What to work on >> Restate word for word the line containing "list of label" and every following line in the material below, up to and including the last one.

___ Dataset content

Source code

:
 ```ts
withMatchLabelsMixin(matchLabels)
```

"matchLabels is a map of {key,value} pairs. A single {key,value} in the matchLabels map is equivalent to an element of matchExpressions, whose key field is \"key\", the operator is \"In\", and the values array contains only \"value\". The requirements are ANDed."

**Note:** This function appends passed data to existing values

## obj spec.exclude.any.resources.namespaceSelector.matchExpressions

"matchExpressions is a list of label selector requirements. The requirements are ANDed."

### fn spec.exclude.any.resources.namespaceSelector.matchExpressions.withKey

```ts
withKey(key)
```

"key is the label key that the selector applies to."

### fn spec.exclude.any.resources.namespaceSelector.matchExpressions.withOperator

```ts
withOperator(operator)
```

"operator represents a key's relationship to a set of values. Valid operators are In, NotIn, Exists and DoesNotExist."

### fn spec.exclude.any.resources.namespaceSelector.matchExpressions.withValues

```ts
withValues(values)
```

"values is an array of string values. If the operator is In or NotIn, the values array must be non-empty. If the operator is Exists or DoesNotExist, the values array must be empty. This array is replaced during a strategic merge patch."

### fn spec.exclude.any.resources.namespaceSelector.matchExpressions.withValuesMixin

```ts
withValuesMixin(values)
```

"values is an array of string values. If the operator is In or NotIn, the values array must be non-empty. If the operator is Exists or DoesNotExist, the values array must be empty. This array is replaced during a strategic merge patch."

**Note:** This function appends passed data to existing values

______

Task answer >>
"matchExpressions is a list of label selector requirements. The requirements are ANDed."

### fn spec.exclude.any.resources.namespaceSelector.matchExpressions.withKey

```ts
withKey(key)
```

"key is the label key that the selector applies to."

### fn spec.exclude.any.resources.namespaceSelector.matchExpressions.withOperator

```ts
withOperator(operator)
```

"operator represents a key's relationship to a set of values. Valid operators are In, NotIn, Exists and DoesNotExist."

### fn spec.exclude.any.resources.namespaceSelector.matchExpressions.withValues

```ts
withValues(values)
```

"values is an array of string values. If the operator is In or NotIn, the values array must be non-empty. If the operator is Exists or DoesNotExist, the values array must be empty. This array is replaced during a strategic merge patch."

### fn spec.exclude.any.resources.namespaceSelector.matchExpressions.withValuesMixin

```ts
withValuesMixin(values)
```

"values is an array of string values. If the operator is In or NotIn, the values array must be non-empty. If the operator is Exists or DoesNotExist, the values array must be empty. This array is replaced during a strategic merge patch."

**Note:** This function appends passed data to existing values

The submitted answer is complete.